The report, “Sexual Identity, Sex of Sexual Contacts, and Health-Related Behaviors Among Students in Grades 9-12 – United States and Selected Sites, 2015” is the CDC’s first nationally representative study on the health risks of U.S. LGB high school students.

The report was made possible by the CDC for the first time adding questions to ascertain both sexual identity and sex of sexual contacts, to the 2015 national Youth Risk Behavior Survey (YRBS) questionnaires.

CDC analyzed data from the 2015 survey (conducted among more than 15,000 students in grades 9–12) plus data from 25 state surveys and 19 large urban school district surveys.

The report defined sexual minority students as those who identified themselves as gay, lesbian or bisexual; who had sexual contact with only persons of the same sex; or who had sexual contact with persons of both sexes.

“It was important to add these questions on sex identification and sex of sexual contact so we could better understand and document the health risk behaviors experienced by lesbian, gay, and bisexual youth,” said Laura Kann, Ph.D., author of the report.

Kann said the information gleaned in the national report regarding the disproportionate risk related to physical violence and bullying is consistent with results that have been collected at the state and local level for many years.

According to the report, LGB students are more likely to report being physically forced to have sex (18 percent vs. 5 percent for their heterosexual peers); experience sexual dating violence (23 percent vs. 9 percent); experience physical dating violence (18 percent vs. 8 percent); be bullied at school (34 percent vs. 19 percent); and be bullied online (28 percent vs. 14 percent).

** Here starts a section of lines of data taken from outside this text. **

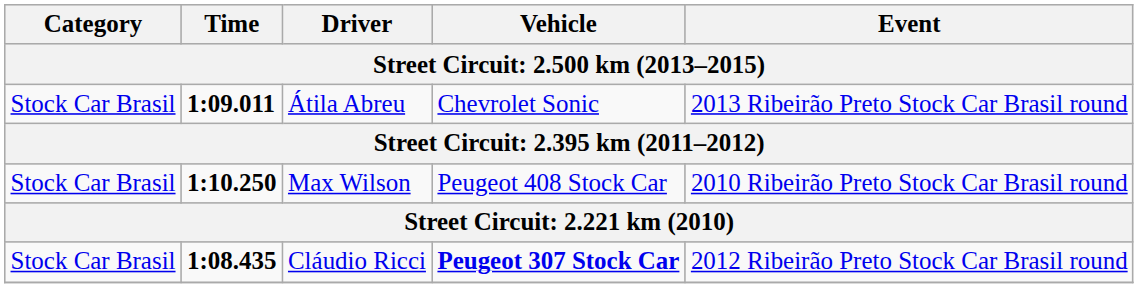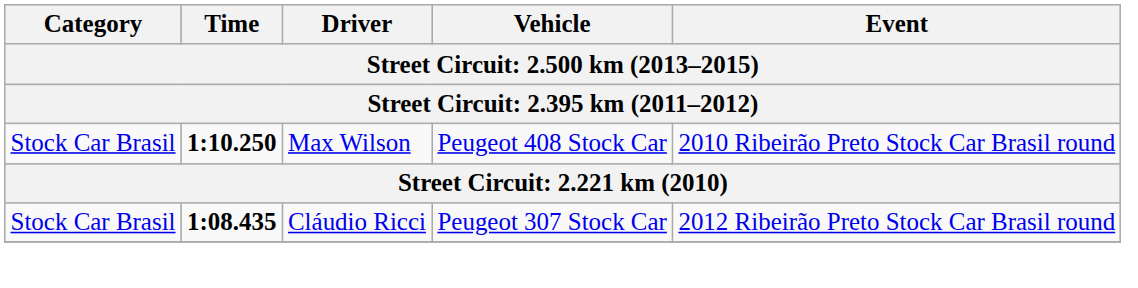- row: Stock Car Brasil | 1:09.011 | Átila Abreu | Chevrolet Sonic | 2013 Ribeirão Preto Stock Car Brasil round
Cláudio Ricci | Vehicle: bold -> normal
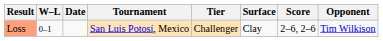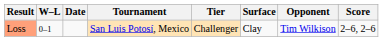columns swapped: Opponent <-> Score
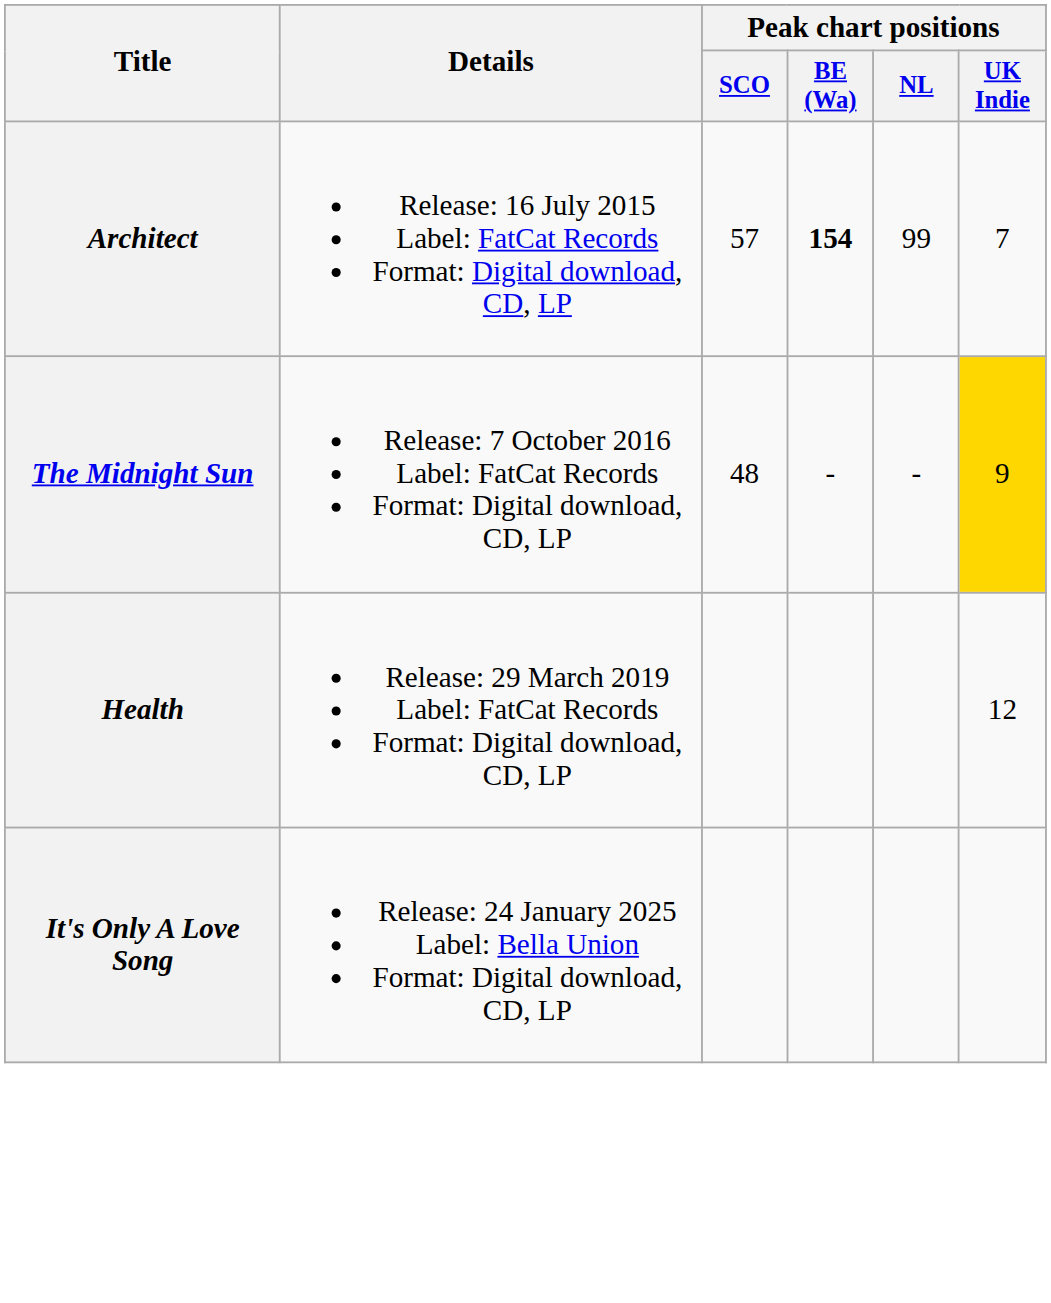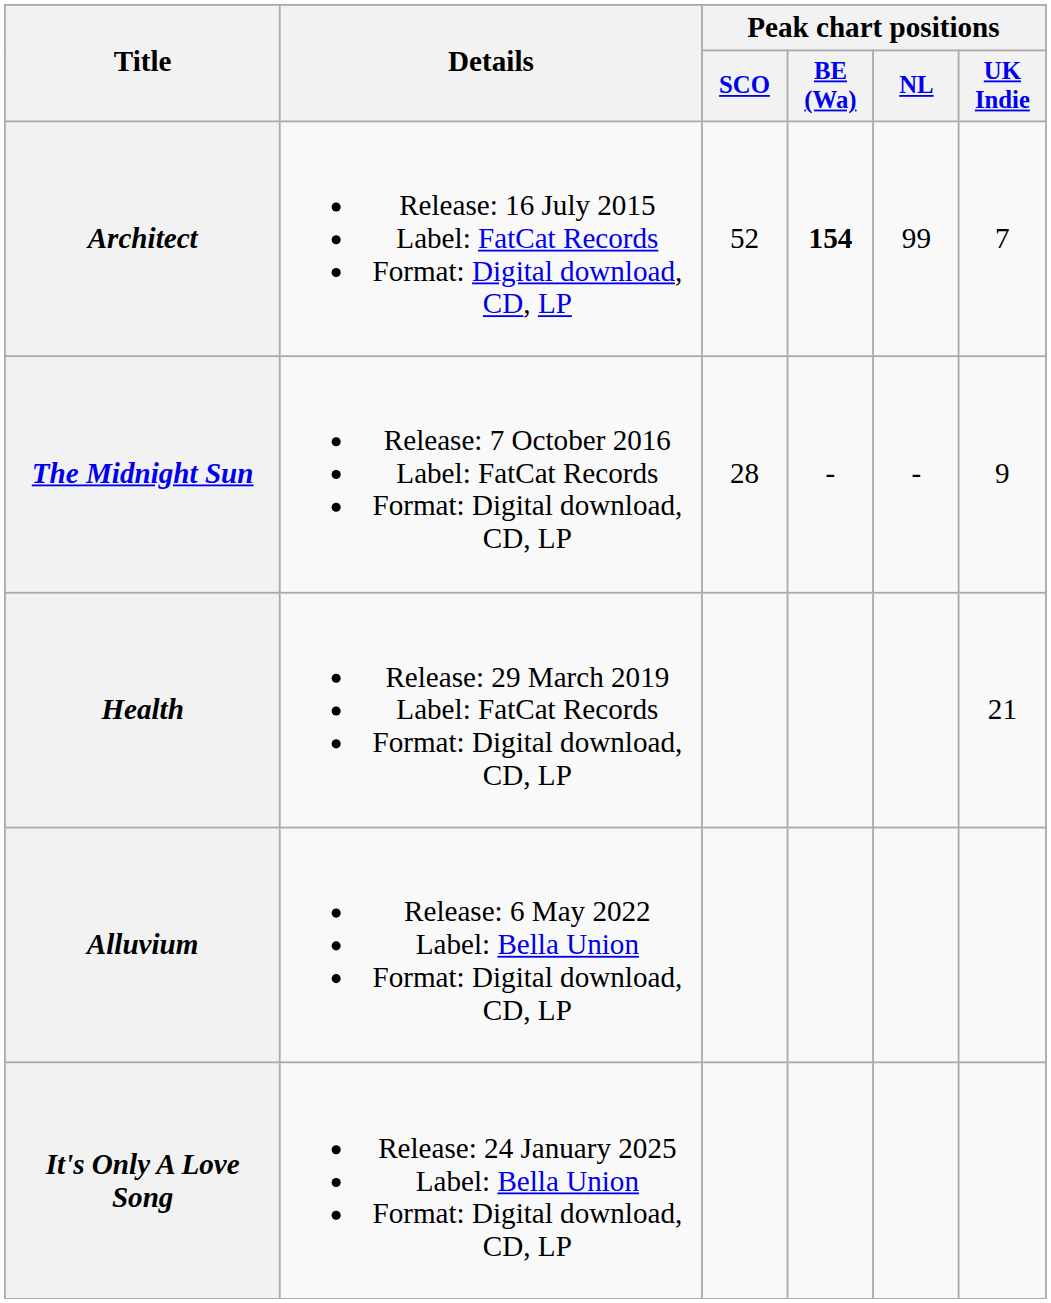Architect | Peak chart positions / SCO: 57 -> 52
The Midnight Sun | Peak chart positions / SCO: 48 -> 28
The Midnight Sun | Peak chart positions / UK Indie: gold background -> no background
Health | Peak chart positions / UK Indie: 12 -> 21
+ row: Alluvium | Release: 6 May 2022 Label: Bella Union Format: Digital download, CD, LP
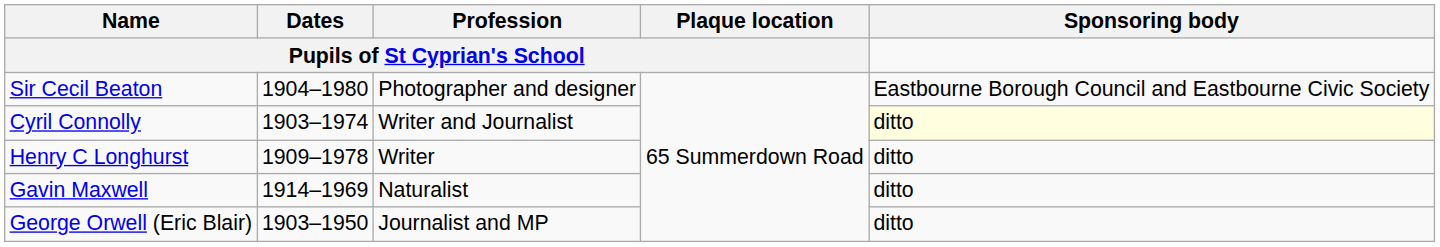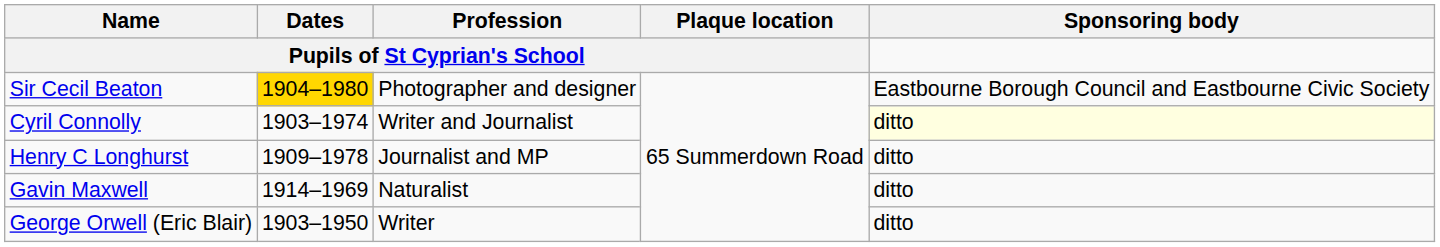Sir Cecil Beaton | Dates / Pupils of St Cyprian's School: no background -> gold background
Henry C Longhurst | Profession / Pupils of St Cyprian's School: Writer -> Journalist and MP
George Orwell (Eric Blair) | Profession / Pupils of St Cyprian's School: Journalist and MP -> Writer
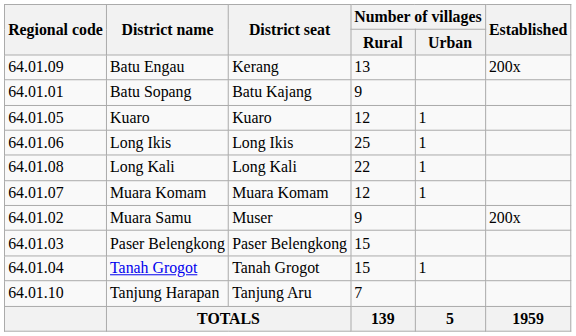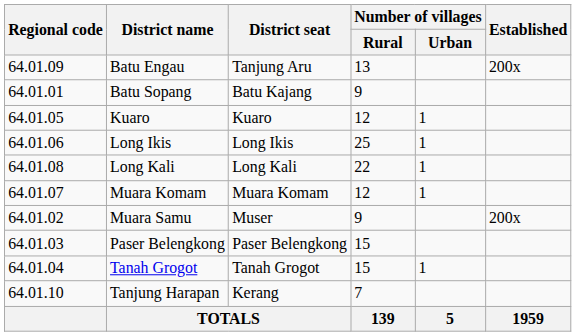Batu Engau | District seat: Kerang -> Tanjung Aru
Tanjung Harapan | District seat: Tanjung Aru -> Kerang
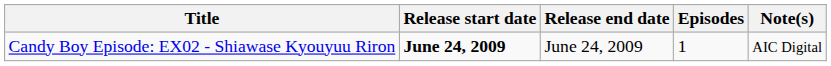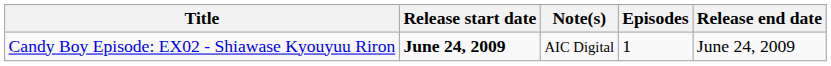columns swapped: Release end date <-> Note(s)
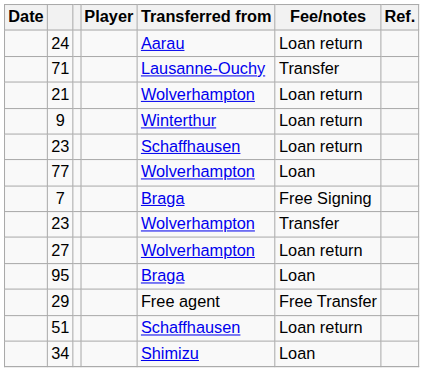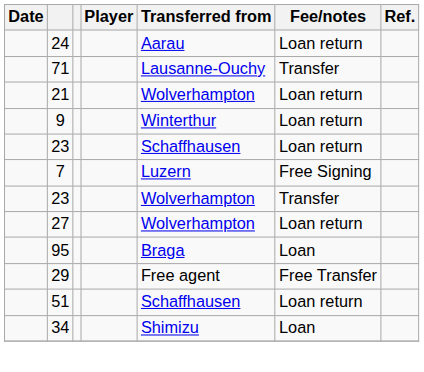- row: 77 | Wolverhampton | Loan
7 | Transferred from: Braga -> Luzern
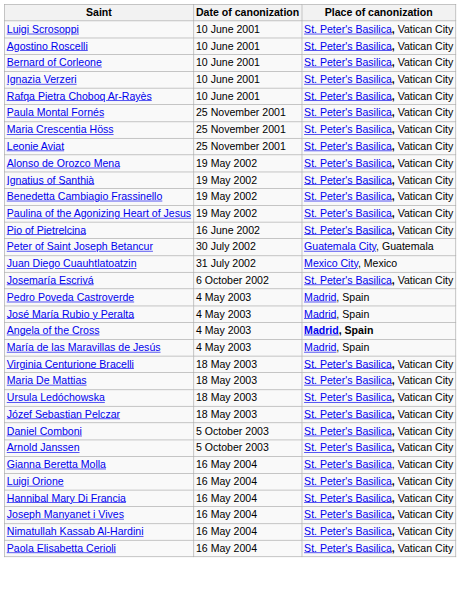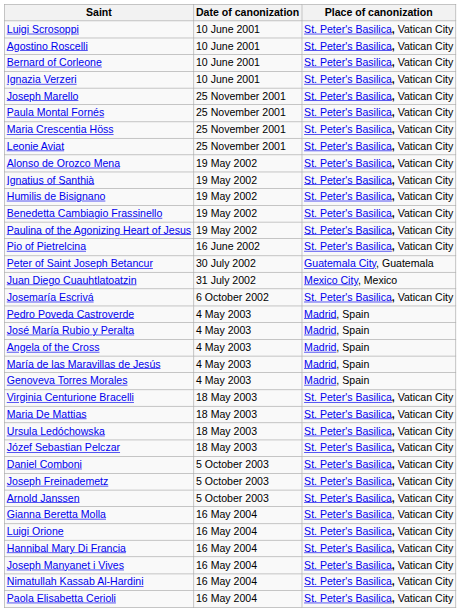- row: Rafqa Pietra Choboq Ar-Rayès | 10 June 2001 | St. Peter's Basilica, Vatican City
+ row: Joseph Marello | 25 November 2001 | St. Peter's Basilica, Vatican City
+ row: Humilis de Bisignano | 19 May 2002 | St. Peter's Basilica, Vatican City
Angela of the Cross | Place of canonization: bold -> normal
+ row: Genoveva Torres Morales | 4 May 2003 | Madrid, Spain
+ row: Joseph Freinademetz | 5 October 2003 | St. Peter's Basilica, Vatican City
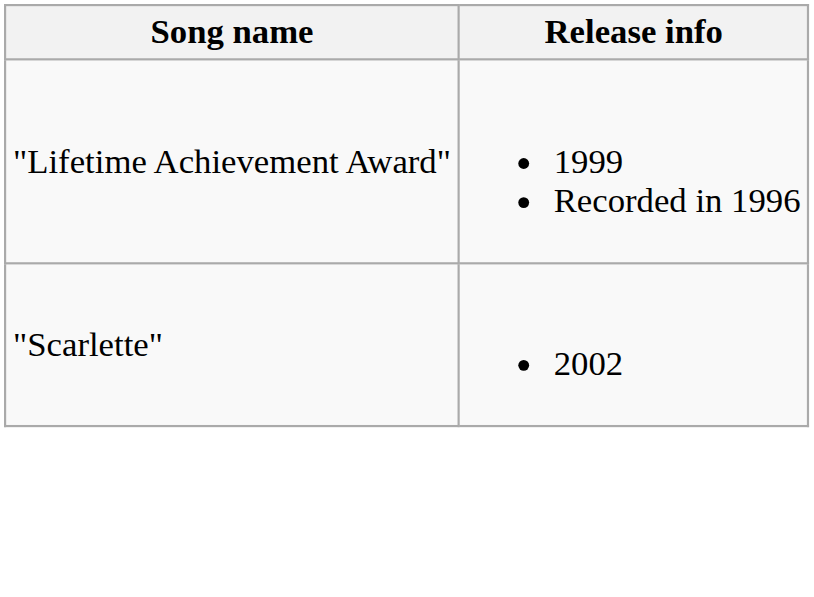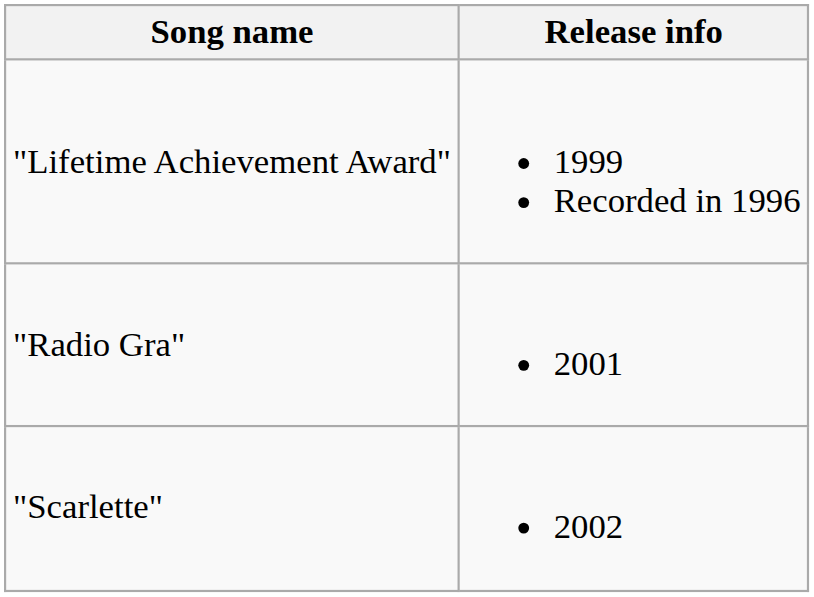+ row: "Radio Gra" | 2001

Additionally, “more than 40 percent have seriously considered suicide,” Kann said. In fact, 29 percent reported having attempted suicide during the past 12 months.

“Obviously, rape, dating violence, and bullying are all health dangers on their own, but when you combine them with other risk factors, they are also at risk for suicide, depression, addiction and even poor academic performance, which also has additional negative outcomes,” Kann said.

In the study, 60 percent of LGB students reported having been so sad or hopeless they stopped doing some of their usual activities; they were five times more likely than other students to report using illegal drugs; and more than one in 10 LGB students reported missing school during the past 30 days because of safety concerns.

“There’s really no simple solution to this dangerous intersection of risks these kids are experiencing and it just kind of builds on them over time,” Kann said.

The report states that research demonstrates the importance of school, community and family support for LGB youth and calls for focused public health and school-based actions and policies that support safe and supportive environments for LGB students; and outreach efforts and educational programs for parents and families.

The report also calls upon youth-serving agencies and organizations and health care centers and providers to help facilitate access to education and information, health care services and evidence-based programs and interventions.

“We really hope this study accelerates action to improve the health well-being of the more than almost 1.3 million gay, lesbian, and bisexual high school students,” Kann said. “Everybody can play a part – parents, students, psychologists. Schools in particular can build and implement environments that provide a sense of safety and connectedness for all students. Connectedness seems to be a real key for helping these teens and adolescents.”